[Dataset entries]
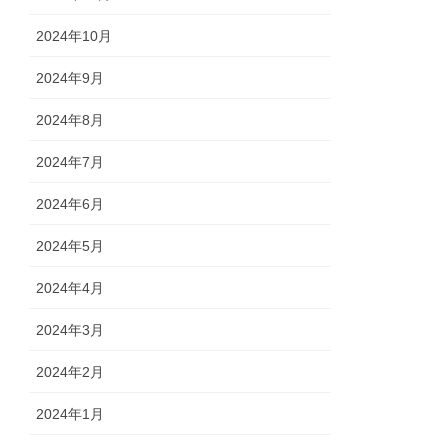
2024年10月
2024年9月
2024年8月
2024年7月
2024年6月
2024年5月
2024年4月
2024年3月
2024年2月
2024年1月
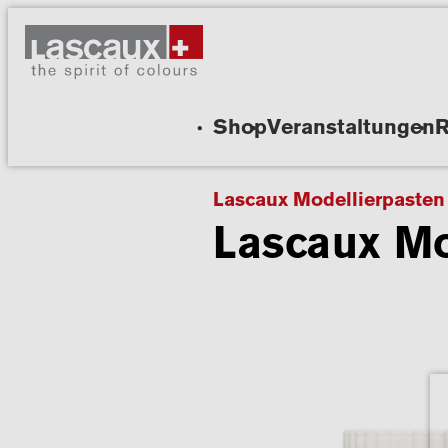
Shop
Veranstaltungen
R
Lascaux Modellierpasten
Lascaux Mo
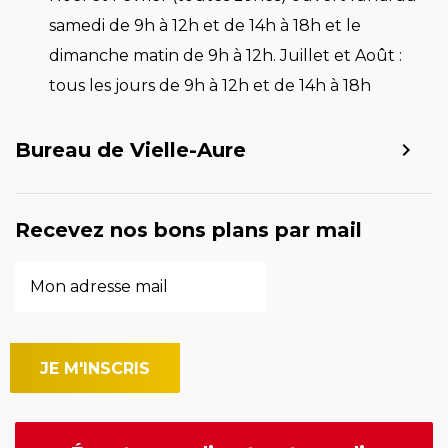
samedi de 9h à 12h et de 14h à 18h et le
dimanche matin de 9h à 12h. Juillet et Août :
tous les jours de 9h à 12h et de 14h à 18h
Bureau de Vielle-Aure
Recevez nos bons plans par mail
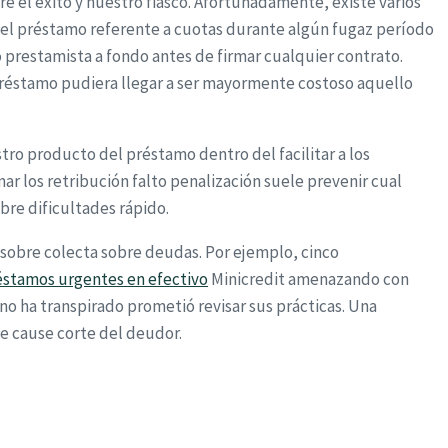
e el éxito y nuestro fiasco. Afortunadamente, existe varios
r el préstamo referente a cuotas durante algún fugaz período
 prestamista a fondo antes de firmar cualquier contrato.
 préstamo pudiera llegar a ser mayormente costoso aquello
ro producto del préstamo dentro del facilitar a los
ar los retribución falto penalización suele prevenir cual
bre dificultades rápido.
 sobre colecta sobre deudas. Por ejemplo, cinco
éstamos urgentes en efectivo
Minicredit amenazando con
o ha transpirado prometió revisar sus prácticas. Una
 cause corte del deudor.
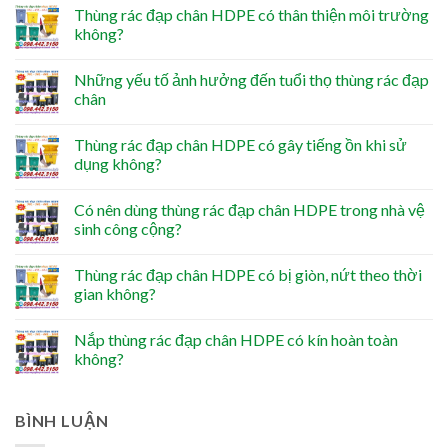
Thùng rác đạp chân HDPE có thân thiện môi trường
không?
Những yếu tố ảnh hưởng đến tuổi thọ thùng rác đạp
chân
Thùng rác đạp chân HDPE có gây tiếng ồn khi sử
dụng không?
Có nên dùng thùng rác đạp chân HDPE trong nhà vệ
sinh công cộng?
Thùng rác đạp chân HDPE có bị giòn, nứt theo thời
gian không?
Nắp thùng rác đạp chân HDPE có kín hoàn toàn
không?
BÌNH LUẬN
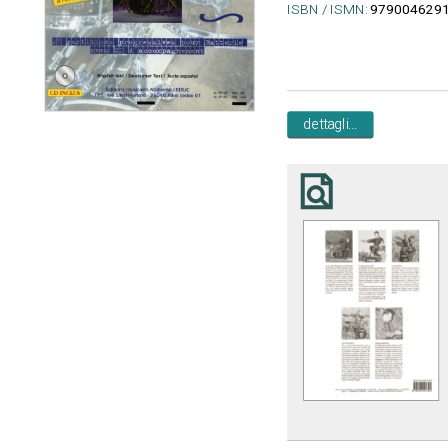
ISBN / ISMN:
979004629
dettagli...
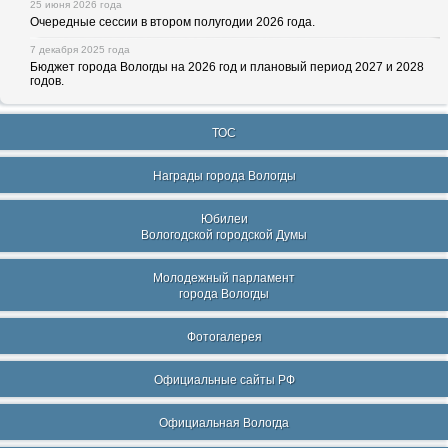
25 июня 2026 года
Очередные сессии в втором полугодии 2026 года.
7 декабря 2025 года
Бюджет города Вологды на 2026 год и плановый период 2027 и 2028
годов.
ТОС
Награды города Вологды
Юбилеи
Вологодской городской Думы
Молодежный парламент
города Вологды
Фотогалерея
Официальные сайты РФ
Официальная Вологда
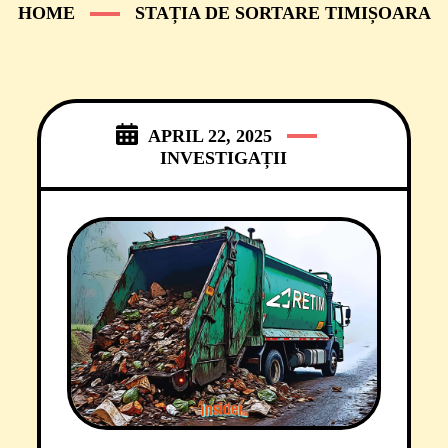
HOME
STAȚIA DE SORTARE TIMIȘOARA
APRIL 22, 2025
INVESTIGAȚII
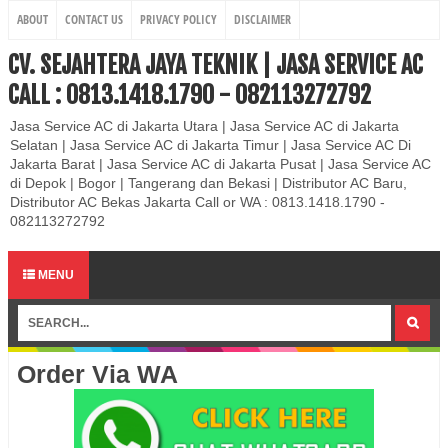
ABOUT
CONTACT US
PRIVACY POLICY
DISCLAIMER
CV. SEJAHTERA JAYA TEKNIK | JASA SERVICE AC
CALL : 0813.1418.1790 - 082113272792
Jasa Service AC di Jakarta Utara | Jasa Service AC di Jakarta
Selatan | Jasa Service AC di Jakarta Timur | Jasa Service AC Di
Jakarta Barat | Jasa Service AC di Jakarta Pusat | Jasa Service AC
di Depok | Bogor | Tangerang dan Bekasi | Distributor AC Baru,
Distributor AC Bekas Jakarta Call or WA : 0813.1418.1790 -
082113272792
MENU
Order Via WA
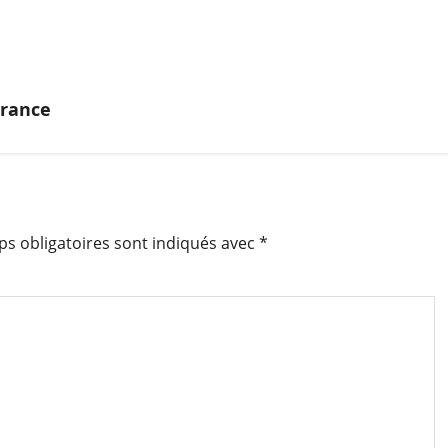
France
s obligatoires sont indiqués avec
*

...

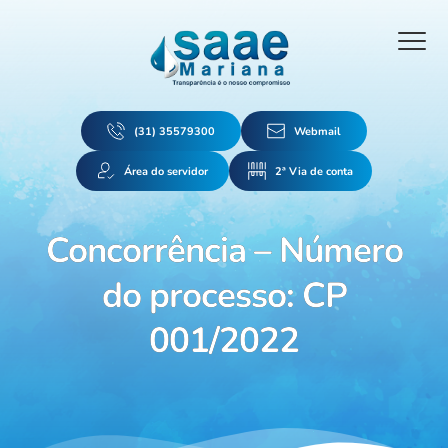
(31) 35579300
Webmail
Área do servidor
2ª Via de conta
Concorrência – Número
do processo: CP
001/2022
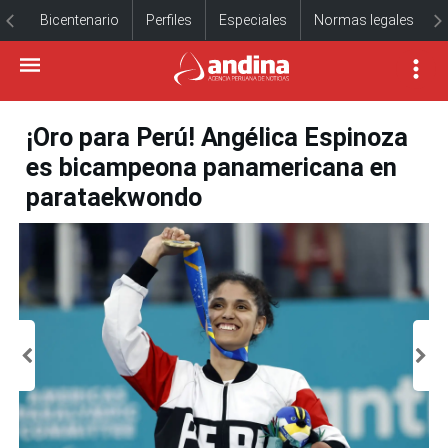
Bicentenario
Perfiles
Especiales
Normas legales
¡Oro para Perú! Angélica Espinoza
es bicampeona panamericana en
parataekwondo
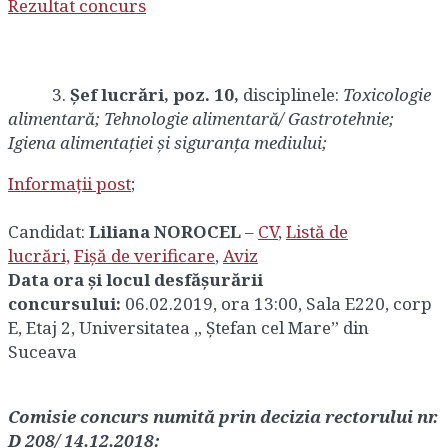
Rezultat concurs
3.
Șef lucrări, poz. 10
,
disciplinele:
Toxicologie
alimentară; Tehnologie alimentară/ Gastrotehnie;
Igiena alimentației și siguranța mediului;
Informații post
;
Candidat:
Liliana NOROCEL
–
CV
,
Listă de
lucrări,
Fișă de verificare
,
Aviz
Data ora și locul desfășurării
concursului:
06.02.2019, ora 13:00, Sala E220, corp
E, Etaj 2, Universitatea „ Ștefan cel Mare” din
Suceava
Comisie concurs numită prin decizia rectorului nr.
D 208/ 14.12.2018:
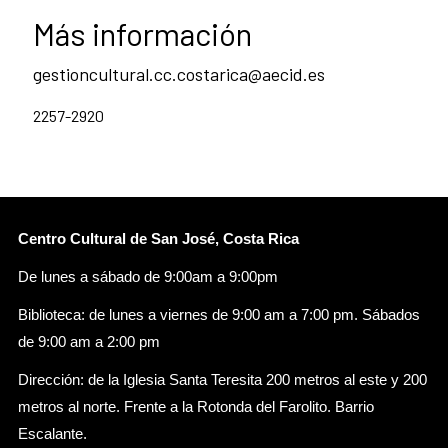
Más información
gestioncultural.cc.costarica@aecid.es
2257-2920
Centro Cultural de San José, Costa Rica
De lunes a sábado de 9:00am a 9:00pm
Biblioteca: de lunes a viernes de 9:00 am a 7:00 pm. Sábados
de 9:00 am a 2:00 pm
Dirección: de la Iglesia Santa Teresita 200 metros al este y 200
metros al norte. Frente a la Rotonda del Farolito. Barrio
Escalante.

...

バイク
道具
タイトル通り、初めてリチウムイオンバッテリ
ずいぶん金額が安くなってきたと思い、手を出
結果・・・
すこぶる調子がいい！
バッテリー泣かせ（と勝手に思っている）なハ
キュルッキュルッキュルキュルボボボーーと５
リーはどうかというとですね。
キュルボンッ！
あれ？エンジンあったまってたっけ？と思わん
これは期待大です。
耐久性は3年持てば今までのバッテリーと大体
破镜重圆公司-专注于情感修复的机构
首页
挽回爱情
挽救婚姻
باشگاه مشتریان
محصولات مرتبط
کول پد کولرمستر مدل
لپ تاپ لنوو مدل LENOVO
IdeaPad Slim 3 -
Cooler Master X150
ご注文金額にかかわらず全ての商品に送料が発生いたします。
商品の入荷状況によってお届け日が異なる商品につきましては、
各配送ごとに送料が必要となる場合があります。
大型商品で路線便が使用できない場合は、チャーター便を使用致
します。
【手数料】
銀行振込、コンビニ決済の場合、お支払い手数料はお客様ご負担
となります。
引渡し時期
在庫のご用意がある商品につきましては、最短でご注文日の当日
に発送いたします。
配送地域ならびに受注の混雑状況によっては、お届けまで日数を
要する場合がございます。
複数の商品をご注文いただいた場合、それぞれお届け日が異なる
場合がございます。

### Work instructions
The lines holding the word "Jakarta" are the answer. Pull them out of the records and copy them.

### Exercise result
Jasa Service AC di Jakarta Utara | Jasa Service AC di Jakarta
Selatan | Jasa Service AC di Jakarta Timur | Jasa Service AC Di
Jakarta Barat | Jasa Service AC di Jakarta Pusat | Jasa Service AC
Distributor AC Bekas Jakarta Call or WA : 0813.1418.1790 -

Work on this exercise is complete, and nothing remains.